[What to produce]:
When you reach the line containing "G04 APERTURE END LIST*" in the data below, begin returning lines exactly as written, and stop once the line containing "X103090000Y-157040000D01*" has been returned.

[Given records]:
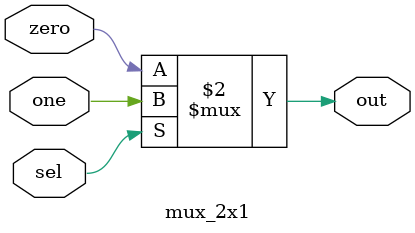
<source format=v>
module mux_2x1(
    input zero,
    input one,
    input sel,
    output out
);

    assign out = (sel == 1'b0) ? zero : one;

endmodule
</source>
---
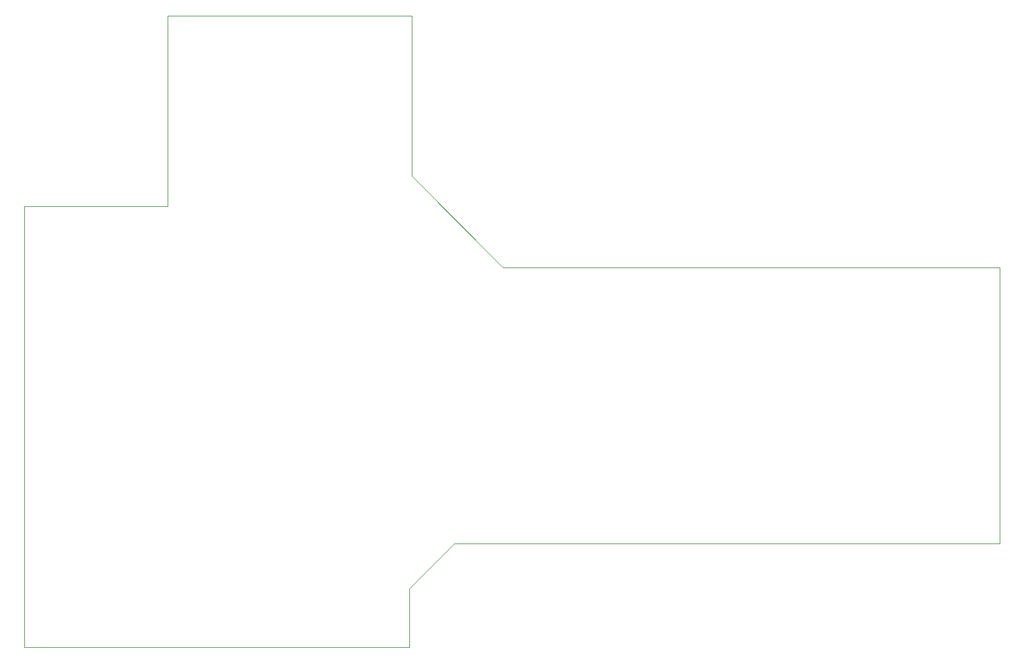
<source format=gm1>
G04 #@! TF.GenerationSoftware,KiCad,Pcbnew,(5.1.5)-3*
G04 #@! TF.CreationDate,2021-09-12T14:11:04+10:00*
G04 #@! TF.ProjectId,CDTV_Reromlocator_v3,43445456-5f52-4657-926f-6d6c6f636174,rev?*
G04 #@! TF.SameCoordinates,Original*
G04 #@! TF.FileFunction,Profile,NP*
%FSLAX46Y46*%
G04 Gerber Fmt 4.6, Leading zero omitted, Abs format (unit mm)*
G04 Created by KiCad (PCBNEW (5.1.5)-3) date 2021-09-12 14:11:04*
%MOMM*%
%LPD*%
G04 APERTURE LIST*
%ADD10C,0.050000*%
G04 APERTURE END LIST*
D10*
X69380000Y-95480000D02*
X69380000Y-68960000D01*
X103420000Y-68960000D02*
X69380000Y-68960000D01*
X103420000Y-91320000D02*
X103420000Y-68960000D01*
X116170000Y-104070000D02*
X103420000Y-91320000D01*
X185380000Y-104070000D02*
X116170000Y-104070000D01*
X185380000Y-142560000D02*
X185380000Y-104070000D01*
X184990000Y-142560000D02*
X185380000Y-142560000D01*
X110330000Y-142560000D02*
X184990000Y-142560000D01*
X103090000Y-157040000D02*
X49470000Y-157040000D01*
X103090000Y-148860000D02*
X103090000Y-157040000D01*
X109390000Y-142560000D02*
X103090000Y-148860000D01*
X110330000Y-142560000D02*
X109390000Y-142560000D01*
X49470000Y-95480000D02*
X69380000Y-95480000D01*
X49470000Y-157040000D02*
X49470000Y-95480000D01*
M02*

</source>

[Your solution]:
G04 APERTURE END LIST*
D10*
X69380000Y-95480000D02*
X69380000Y-68960000D01*
X103420000Y-68960000D02*
X69380000Y-68960000D01*
X103420000Y-91320000D02*
X103420000Y-68960000D01*
X116170000Y-104070000D02*
X103420000Y-91320000D01*
X185380000Y-104070000D02*
X116170000Y-104070000D01*
X185380000Y-142560000D02*
X185380000Y-104070000D01*
X184990000Y-142560000D02*
X185380000Y-142560000D01*
X110330000Y-142560000D02*
X184990000Y-142560000D01*
X103090000Y-157040000D02*
X49470000Y-157040000D01*
X103090000Y-148860000D02*
X103090000Y-157040000D01*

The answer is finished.